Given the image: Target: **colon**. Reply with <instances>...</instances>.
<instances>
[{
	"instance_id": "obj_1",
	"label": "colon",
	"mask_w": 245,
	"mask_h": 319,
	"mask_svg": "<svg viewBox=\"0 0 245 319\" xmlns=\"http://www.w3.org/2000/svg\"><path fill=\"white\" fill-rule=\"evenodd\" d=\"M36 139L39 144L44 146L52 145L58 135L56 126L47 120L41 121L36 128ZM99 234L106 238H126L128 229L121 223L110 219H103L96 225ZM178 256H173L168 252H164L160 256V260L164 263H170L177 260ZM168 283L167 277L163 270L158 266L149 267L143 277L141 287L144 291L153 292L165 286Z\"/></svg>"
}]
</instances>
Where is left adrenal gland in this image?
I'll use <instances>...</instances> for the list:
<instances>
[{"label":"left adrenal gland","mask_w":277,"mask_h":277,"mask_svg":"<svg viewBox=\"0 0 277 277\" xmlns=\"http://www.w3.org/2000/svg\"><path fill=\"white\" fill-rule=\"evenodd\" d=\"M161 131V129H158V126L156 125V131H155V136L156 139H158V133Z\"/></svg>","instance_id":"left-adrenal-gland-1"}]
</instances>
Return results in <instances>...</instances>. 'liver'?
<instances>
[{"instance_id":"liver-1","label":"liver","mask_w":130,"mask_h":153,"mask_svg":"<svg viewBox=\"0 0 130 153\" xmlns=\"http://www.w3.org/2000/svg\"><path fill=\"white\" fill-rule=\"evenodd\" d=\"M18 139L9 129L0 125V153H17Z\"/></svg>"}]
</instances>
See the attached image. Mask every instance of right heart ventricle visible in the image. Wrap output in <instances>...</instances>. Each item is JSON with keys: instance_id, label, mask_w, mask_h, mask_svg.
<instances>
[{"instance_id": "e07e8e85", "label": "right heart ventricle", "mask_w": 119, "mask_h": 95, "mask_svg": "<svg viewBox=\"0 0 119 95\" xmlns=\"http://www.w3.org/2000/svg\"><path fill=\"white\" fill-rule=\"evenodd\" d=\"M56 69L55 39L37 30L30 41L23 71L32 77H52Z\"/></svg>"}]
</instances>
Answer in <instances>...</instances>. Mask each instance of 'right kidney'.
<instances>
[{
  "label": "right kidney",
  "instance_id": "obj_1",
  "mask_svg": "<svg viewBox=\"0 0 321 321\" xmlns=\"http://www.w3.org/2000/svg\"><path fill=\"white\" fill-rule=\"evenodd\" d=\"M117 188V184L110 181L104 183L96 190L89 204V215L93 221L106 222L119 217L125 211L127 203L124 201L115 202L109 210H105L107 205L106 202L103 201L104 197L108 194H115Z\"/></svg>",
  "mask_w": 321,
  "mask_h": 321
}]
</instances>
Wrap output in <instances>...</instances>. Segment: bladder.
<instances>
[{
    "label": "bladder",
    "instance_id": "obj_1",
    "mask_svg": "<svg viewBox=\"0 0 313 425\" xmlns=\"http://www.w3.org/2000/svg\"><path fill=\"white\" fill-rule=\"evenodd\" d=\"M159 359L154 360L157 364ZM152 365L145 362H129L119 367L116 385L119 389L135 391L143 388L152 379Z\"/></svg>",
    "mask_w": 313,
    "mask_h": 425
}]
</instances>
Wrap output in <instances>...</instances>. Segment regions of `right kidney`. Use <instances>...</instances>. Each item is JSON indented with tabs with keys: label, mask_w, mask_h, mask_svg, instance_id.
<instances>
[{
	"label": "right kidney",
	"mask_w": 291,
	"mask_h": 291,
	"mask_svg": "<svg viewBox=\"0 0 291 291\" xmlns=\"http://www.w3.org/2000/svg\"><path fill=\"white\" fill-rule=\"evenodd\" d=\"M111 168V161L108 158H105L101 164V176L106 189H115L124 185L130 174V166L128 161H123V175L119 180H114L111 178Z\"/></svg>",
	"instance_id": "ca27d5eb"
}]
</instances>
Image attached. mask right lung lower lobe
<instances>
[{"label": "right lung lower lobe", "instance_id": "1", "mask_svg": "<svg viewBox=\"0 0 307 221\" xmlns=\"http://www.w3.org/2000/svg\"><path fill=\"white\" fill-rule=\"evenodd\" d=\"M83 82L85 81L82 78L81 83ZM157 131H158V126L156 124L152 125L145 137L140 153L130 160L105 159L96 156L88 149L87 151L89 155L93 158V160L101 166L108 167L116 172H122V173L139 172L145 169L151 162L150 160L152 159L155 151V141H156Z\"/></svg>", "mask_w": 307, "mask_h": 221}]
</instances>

· · · · · · ·

WHAT YOU SHOULD DO
Which lines of the data above contain the word "heart", counting only matches with the same case? Pick out each such line and copy it in full.

COMPLETE OUTPUT
See the attached image. Mask every instance of right heart ventricle visible in the image. Wrap output in <instances>...</instances>. Each item is JSON with keys: instance_id, label, mask_w, mask_h, mask_svg.
[{"instance_id": "e07e8e85", "label": "right heart ventricle", "mask_w": 119, "mask_h": 95, "mask_svg": "<svg viewBox=\"0 0 119 95\" xmlns=\"http://www.w3.org/2000/svg\"><path fill=\"white\" fill-rule=\"evenodd\" d=\"M56 69L55 39L37 30L30 41L23 71L32 77H52Z\"/></svg>"}]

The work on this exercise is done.